Siddharth Kak is a documentary maker, television producer and presenter, who is best known as the producer and presenter of Surabhi (1993–2001). His television company, Cinema Vision India, has won several major television awards and three national awards, and has produced more than 100 documentaries and several long running television series for leading TV channels in India.
A well-known foodie, he has written food columns for many national newspapers and has also produced and directed two very successful food shows, The Good Food Guide and the Star Sunday Lunch. Both these programmes were telecast on Star Television. He has also published a book of poetry, Looking in Looking out, and compiled a quiz book on India’s heritage, Surabhi ke Sau Sawaal.

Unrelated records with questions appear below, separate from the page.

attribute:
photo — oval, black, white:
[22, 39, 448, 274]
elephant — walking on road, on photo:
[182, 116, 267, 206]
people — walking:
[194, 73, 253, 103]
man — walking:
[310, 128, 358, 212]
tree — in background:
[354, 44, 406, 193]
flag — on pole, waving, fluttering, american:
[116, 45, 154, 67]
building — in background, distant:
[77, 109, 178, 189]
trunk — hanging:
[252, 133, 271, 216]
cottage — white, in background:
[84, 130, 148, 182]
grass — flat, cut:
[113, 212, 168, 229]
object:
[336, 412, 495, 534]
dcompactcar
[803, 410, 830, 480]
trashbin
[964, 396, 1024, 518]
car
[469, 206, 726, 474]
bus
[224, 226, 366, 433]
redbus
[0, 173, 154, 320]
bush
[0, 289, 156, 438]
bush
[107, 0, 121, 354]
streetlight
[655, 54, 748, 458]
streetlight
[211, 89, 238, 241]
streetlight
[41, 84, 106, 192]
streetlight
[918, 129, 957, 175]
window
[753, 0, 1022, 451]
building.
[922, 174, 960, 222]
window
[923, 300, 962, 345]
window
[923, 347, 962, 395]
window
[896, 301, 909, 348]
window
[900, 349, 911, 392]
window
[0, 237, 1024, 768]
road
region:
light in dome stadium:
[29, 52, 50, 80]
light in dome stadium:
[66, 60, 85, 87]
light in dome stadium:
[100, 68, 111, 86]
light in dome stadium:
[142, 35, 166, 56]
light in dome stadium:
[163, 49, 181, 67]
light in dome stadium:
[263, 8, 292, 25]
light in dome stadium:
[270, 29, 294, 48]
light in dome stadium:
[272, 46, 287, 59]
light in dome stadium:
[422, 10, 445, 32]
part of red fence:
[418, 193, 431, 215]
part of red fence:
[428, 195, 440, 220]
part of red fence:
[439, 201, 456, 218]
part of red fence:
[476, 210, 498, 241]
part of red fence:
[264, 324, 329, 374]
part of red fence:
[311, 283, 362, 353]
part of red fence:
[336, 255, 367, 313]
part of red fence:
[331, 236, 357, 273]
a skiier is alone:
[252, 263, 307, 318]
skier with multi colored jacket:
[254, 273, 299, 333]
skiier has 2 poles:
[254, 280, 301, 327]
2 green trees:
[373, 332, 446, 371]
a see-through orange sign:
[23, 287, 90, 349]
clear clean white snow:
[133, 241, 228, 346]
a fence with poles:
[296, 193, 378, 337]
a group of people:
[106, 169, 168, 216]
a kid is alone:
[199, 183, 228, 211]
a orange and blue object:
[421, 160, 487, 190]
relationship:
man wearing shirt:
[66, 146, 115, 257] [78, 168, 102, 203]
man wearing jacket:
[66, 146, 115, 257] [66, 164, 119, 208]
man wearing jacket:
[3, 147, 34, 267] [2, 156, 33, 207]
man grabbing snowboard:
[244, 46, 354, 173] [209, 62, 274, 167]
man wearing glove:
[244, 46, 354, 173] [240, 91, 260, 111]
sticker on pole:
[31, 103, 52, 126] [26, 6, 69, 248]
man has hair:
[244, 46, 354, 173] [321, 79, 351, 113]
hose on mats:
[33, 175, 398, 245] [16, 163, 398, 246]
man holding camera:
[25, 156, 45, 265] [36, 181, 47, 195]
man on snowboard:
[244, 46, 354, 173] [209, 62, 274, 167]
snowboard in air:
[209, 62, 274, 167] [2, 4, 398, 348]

SUVIR SARAN made history with Devi, the first Indian restaurant in North America to earn a Michelin star. One of the world’s first openly gay chefs—out since age twenty—he has shaped iconic restaurants such as One8 Commune, Neuma, Bastian, Qora, Murphies and The House of Celeste. A lifelong student of Indian classical music, Saran also paints, stitches, knits, prints, embroiders and gardens. His memoir, Tell My Mother I Like Boys, spans pinnacles of success and depths of illness, exile and homecoming, offering readers an unflinching gift: the courage to break, heal and begin again.

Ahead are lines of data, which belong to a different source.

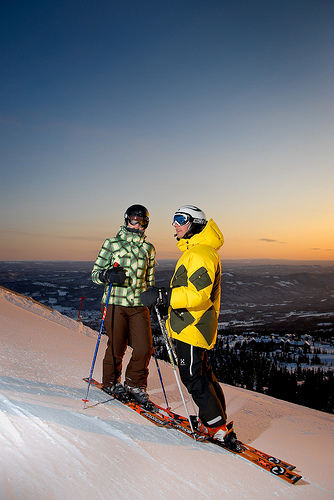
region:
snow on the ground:
[20, 423, 97, 466]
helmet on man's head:
[181, 207, 202, 215]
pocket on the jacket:
[188, 271, 214, 290]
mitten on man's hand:
[105, 266, 125, 283]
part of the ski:
[255, 456, 286, 481]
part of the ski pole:
[155, 316, 184, 394]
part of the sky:
[13, 225, 77, 268]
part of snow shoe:
[203, 422, 225, 438]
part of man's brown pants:
[113, 322, 125, 360]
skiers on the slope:
[73, 202, 303, 486]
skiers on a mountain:
[82, 201, 294, 446]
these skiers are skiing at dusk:
[8, 199, 320, 408]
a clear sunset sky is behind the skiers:
[2, 119, 328, 327]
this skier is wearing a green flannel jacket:
[85, 198, 177, 435]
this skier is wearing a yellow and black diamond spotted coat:
[166, 208, 265, 445]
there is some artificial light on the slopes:
[3, 283, 315, 492]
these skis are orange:
[64, 343, 323, 489]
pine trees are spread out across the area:
[15, 251, 328, 402]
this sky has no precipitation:
[6, 7, 315, 230]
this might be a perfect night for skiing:
[0, 189, 311, 392]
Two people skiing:
[103, 177, 251, 441]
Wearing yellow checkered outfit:
[176, 235, 220, 360]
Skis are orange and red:
[131, 397, 317, 495]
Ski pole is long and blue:
[86, 300, 106, 397]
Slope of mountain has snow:
[2, 293, 244, 498]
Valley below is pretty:
[46, 257, 333, 398]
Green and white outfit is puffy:
[101, 230, 152, 306]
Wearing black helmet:
[121, 202, 155, 235]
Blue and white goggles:
[173, 215, 189, 225]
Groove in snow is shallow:
[20, 407, 72, 454]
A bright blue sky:
[53, 29, 213, 120]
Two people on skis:
[73, 195, 270, 455]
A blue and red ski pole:
[78, 260, 129, 407]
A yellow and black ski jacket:
[166, 199, 235, 353]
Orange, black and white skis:
[79, 368, 308, 482]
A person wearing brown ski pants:
[95, 286, 162, 409]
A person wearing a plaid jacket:
[87, 219, 154, 309]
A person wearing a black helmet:
[106, 196, 163, 247]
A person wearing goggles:
[169, 207, 198, 232]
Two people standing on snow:
[67, 198, 286, 466]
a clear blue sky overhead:
[57, 20, 301, 105]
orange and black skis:
[243, 440, 314, 487]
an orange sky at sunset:
[253, 230, 327, 259]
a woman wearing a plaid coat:
[88, 204, 152, 399]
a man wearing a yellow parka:
[169, 204, 247, 421]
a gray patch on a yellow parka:
[191, 308, 218, 347]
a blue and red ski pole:
[102, 288, 107, 344]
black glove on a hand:
[97, 261, 129, 279]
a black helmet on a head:
[128, 205, 148, 221]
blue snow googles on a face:
[170, 212, 185, 225]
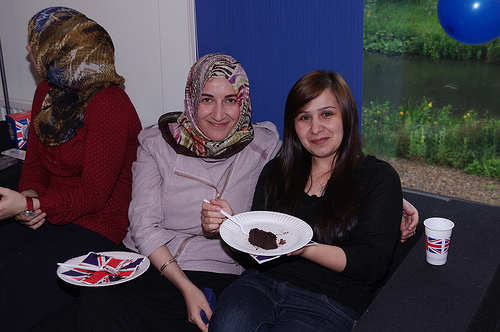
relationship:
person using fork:
[199, 71, 403, 330] [202, 194, 252, 231]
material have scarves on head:
[157, 51, 256, 161] [27, 3, 377, 158]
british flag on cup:
[424, 235, 441, 257] [424, 214, 454, 267]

Akhilesh Upadhyay is the policy lead for the Center for Geostrategic Affairs at the Institute for Integrated Development Studies (IIDS), a Kathmandu-based think tank.

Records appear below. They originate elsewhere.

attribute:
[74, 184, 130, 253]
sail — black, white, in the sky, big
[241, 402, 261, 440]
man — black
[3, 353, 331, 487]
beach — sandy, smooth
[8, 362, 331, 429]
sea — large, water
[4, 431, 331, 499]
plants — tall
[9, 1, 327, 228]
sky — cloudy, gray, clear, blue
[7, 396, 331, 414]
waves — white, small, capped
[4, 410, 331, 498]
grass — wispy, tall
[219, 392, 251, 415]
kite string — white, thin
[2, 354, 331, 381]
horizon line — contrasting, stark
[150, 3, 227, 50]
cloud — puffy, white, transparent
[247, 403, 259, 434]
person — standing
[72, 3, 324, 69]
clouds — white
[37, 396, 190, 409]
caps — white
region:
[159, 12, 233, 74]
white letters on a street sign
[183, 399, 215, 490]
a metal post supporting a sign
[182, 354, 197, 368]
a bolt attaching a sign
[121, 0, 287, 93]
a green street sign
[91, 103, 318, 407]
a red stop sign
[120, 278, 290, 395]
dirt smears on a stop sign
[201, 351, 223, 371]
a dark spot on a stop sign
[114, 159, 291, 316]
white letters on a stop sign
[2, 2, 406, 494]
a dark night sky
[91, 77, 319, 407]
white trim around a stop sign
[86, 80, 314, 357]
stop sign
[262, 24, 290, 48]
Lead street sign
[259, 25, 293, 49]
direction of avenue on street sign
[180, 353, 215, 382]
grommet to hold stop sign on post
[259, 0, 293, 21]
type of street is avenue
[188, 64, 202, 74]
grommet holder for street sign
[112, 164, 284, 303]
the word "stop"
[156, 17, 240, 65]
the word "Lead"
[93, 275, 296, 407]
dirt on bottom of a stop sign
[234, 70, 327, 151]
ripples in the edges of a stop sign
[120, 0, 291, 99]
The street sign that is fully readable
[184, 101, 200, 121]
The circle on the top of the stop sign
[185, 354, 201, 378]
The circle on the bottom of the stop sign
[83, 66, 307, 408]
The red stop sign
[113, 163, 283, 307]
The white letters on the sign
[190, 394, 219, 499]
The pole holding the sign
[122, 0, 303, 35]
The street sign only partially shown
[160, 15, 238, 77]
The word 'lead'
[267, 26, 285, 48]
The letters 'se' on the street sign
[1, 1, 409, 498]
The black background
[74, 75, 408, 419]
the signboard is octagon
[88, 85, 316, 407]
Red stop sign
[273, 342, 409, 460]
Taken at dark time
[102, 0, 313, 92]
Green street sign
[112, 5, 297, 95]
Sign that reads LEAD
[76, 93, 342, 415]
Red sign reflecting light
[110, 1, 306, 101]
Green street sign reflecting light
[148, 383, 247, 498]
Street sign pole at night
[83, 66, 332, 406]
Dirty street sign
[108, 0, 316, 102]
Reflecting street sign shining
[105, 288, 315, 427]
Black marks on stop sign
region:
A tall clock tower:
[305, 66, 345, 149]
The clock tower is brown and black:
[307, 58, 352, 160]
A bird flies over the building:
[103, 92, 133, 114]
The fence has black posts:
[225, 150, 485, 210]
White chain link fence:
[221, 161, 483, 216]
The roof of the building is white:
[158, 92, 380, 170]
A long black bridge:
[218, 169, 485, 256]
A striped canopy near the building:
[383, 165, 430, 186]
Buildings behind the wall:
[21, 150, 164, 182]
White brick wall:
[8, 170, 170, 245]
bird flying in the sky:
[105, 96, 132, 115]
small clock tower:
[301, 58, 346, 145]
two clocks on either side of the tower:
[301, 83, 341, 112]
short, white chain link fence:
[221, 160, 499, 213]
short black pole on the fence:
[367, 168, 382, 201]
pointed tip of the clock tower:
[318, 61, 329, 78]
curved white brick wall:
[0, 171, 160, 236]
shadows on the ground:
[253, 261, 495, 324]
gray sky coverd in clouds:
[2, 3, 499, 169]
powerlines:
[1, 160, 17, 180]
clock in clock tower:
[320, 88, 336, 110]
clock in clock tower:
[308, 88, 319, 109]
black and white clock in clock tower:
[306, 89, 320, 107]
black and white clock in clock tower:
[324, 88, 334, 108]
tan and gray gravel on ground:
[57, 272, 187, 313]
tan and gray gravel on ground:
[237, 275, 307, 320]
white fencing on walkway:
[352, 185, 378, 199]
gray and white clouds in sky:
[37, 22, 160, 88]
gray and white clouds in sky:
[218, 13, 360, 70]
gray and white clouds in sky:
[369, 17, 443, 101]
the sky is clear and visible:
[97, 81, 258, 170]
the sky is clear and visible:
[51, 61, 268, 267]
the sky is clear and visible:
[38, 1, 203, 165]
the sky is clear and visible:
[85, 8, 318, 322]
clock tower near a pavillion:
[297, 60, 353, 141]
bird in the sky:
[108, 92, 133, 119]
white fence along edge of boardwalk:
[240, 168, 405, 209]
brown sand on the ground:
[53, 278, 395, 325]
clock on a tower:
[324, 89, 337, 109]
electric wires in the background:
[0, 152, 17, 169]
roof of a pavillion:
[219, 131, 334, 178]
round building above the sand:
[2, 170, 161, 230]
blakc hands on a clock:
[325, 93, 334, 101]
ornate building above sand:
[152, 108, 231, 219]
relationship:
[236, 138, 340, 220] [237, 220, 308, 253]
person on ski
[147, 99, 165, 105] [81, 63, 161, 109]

A Fulbright scholar, he received his MA from New York University, where he spent more of his time in South Asian and Hispanic working-class neighbourhoods in Brooklyn and Queens in his attempt to find pan-South Asian voices. Akhilesh developed deep empathy for people unlike his own and documented stories, big and small, of ordinary immigrants for New York newspapers. In Nepal, he led the Kathmandu Post as editor-in-chief from 2008 to 2018. His multicultural New York experiences echo in his stories of borderlands.
Born in Bhadrapur, a town bordering the Indian Chicken’s Neck, Akhilesh’s childhood and adolescence traversed Kathmandu and Darjeeling. He is almost always subconsciously in a borderland state of mind. Akhilesh’s research, part reflected in his column View from the Himalaya for Hindustan Times, focuses on how China and India’s near-concurrent rise, the great Sino-US power rivalry, and Asian powers impact this region.
Akhilesh has written for New York Times, Hindustan Times, Indian Express, Wire (India), ThePrint, Flipboard, MSN India, Kantipur and Kathmandu Post.